> [Stored data entries]
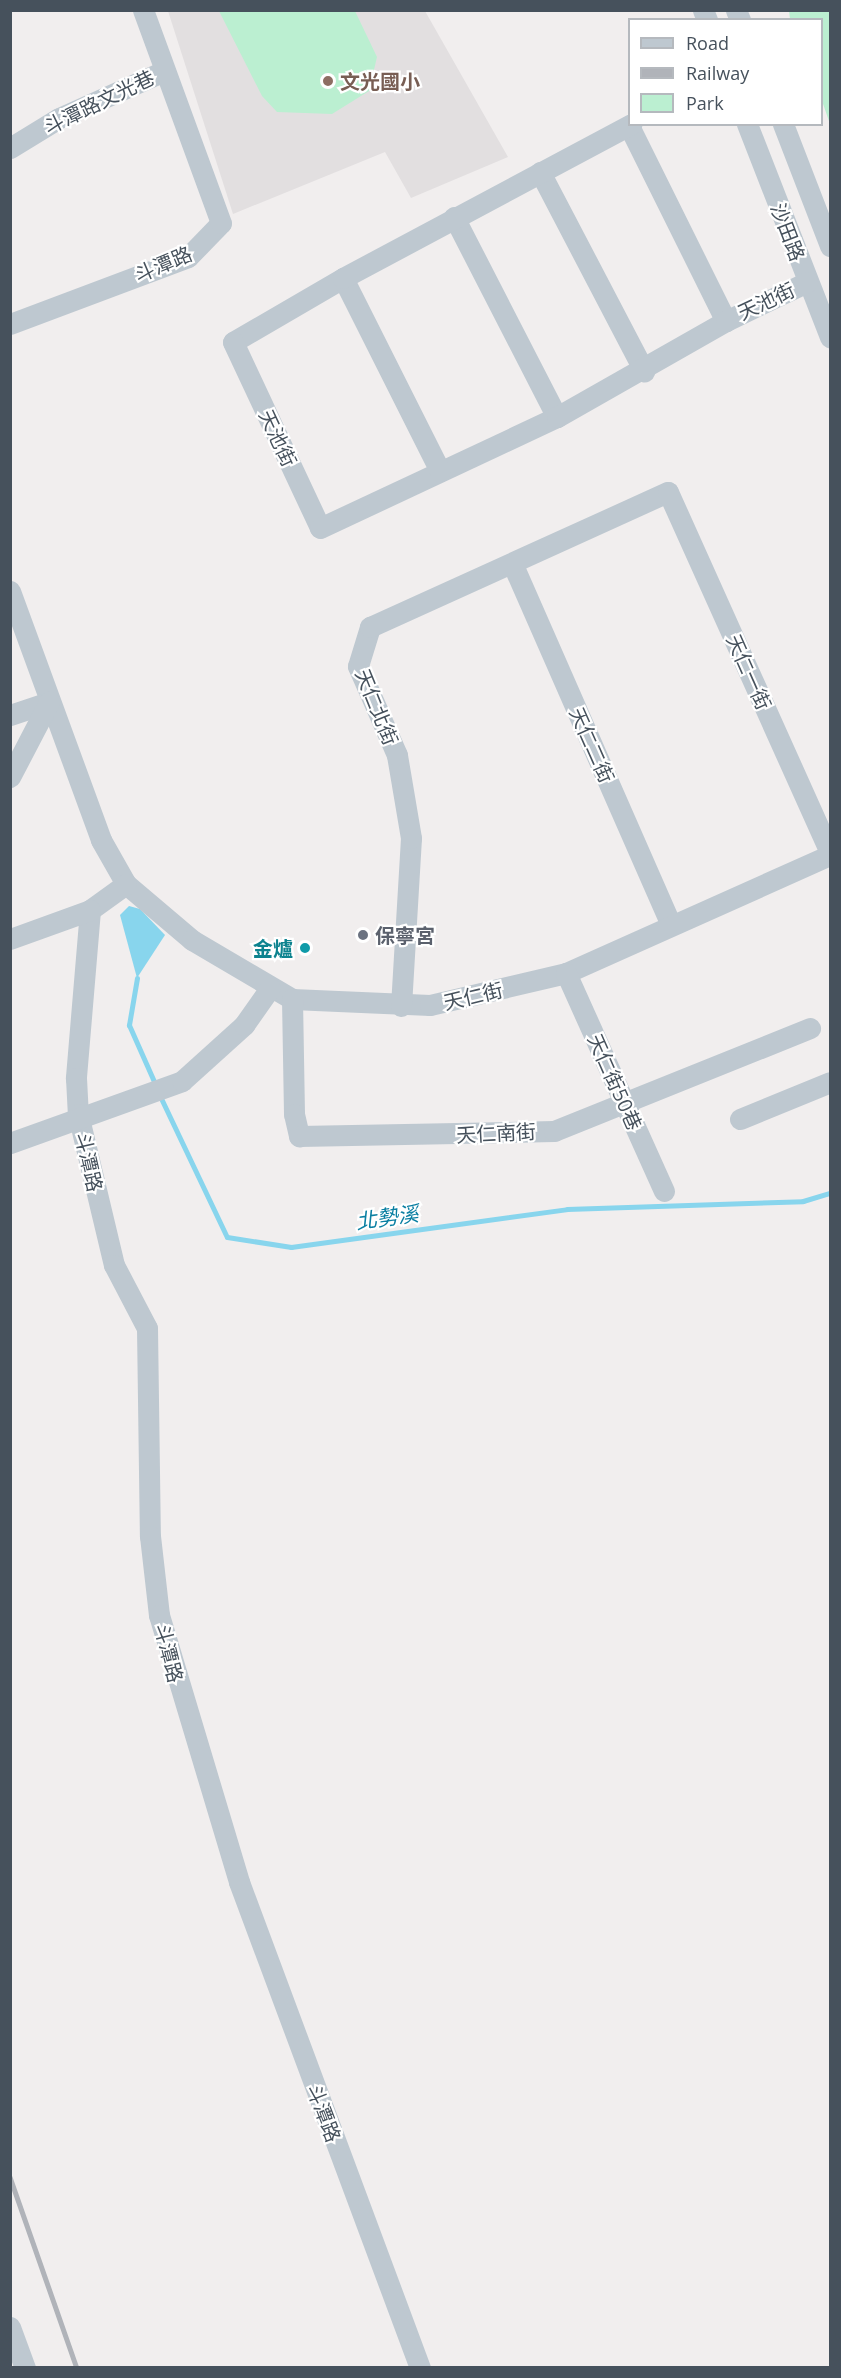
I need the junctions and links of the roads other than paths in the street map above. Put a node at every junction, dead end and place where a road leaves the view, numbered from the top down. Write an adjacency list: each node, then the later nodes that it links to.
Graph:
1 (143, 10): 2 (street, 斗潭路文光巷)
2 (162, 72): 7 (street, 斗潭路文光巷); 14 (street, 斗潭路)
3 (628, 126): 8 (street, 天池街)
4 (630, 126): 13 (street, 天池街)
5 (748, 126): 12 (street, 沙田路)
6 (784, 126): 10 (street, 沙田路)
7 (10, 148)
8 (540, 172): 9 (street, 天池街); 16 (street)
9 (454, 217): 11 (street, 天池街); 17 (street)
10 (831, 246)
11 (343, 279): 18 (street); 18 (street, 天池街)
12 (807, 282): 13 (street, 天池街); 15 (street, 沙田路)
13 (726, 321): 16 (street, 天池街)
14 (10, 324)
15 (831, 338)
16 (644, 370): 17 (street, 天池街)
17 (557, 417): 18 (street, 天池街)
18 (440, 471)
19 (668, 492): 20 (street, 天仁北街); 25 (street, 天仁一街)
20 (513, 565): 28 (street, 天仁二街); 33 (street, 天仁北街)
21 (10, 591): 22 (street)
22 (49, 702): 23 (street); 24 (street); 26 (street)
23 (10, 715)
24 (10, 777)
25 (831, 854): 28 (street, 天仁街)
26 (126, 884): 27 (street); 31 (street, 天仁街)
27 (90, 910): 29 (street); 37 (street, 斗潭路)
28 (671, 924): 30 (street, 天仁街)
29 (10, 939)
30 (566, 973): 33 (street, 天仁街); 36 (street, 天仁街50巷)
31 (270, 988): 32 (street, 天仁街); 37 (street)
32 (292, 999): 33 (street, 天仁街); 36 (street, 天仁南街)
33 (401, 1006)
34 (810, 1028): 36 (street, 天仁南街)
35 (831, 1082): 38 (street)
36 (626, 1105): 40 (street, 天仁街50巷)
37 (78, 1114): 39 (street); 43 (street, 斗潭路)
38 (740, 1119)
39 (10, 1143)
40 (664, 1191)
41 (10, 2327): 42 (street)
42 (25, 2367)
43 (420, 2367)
...
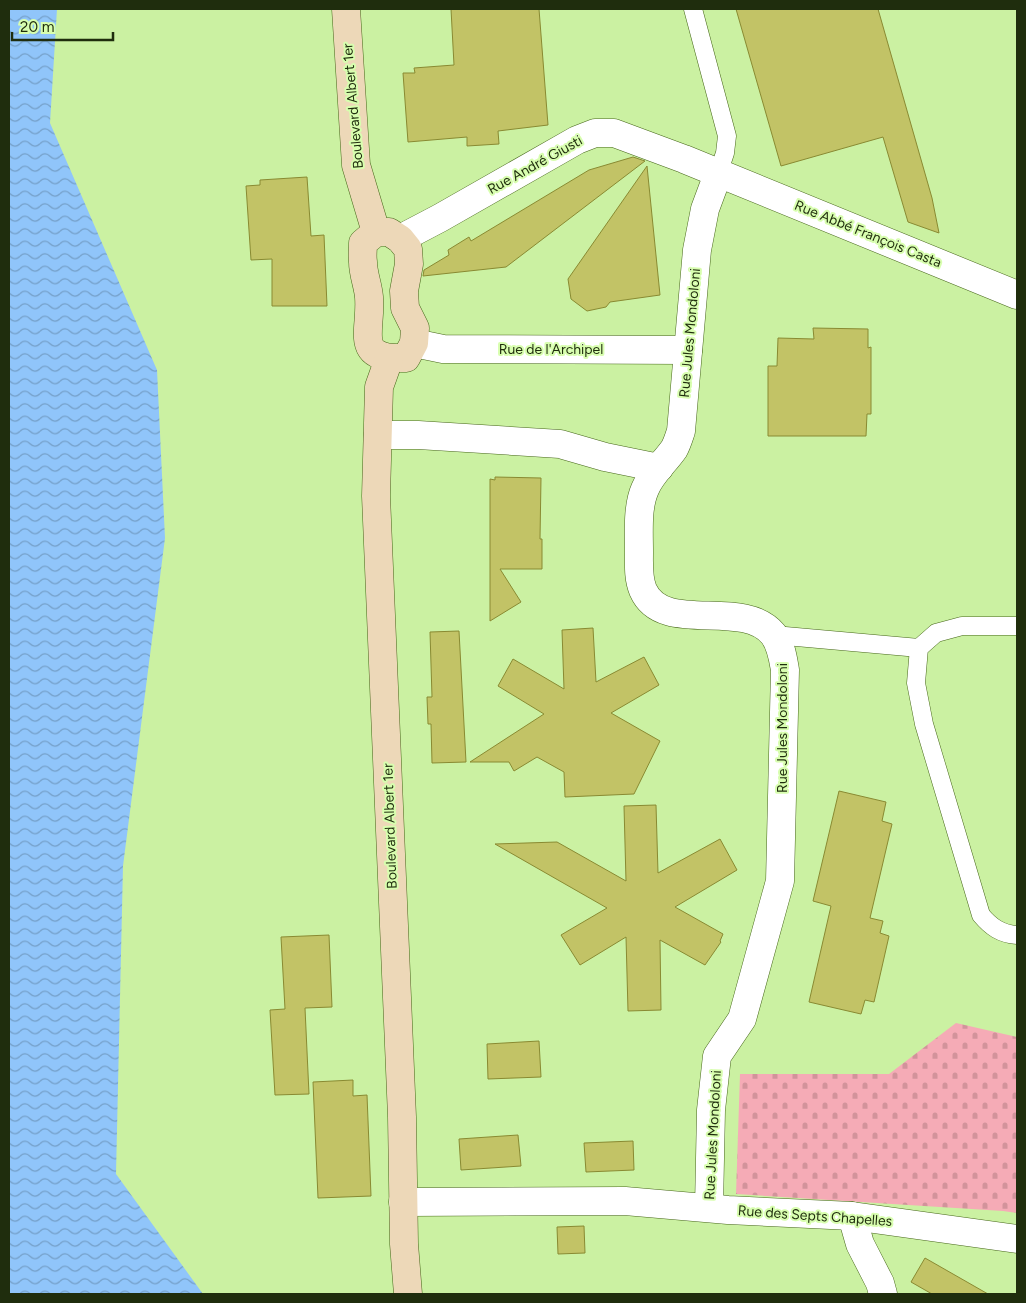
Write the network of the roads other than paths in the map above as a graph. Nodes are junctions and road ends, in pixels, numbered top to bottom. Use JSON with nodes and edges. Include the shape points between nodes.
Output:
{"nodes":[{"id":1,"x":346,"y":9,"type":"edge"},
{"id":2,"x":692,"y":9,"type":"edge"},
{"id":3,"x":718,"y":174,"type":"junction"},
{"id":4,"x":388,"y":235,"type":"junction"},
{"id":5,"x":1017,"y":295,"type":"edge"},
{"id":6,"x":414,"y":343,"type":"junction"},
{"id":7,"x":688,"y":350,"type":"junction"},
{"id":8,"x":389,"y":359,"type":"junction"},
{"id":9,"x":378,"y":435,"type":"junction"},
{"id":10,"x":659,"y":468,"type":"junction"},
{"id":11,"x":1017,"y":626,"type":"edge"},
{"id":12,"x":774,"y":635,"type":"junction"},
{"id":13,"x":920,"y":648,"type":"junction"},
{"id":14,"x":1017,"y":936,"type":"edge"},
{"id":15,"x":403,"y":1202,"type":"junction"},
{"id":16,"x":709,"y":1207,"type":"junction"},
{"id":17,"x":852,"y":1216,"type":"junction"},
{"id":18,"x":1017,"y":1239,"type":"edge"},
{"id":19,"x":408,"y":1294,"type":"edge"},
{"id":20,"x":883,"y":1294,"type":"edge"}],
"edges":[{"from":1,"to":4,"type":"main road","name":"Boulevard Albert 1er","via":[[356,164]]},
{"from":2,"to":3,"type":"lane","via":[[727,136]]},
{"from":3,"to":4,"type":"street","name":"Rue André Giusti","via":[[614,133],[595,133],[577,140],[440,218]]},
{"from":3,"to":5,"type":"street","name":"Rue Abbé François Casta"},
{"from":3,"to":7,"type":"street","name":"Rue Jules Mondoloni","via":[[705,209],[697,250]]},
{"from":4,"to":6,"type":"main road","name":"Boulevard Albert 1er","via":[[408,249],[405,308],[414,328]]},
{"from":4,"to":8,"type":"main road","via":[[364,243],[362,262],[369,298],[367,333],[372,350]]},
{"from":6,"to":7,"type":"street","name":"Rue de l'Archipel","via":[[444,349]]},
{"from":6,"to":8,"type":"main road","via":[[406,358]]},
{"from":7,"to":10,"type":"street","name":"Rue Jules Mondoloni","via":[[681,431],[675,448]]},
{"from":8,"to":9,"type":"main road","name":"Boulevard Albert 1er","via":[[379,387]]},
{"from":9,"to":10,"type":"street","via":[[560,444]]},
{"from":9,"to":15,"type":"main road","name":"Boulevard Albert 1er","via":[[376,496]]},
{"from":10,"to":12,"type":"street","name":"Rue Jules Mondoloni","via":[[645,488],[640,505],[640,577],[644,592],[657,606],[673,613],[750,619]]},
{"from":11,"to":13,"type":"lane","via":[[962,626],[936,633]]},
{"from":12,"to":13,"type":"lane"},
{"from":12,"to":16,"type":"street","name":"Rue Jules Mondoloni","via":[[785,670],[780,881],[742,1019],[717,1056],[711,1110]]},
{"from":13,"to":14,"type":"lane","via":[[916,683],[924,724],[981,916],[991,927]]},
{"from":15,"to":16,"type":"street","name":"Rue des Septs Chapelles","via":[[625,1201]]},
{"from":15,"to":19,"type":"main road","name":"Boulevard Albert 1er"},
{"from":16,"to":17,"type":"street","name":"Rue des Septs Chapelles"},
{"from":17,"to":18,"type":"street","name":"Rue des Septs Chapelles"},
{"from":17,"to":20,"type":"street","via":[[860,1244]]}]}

> [Instructions for the task]
Count the lines in the entries above where the string "than" shows up, and give that number only.

> [Reply to the exercise]
2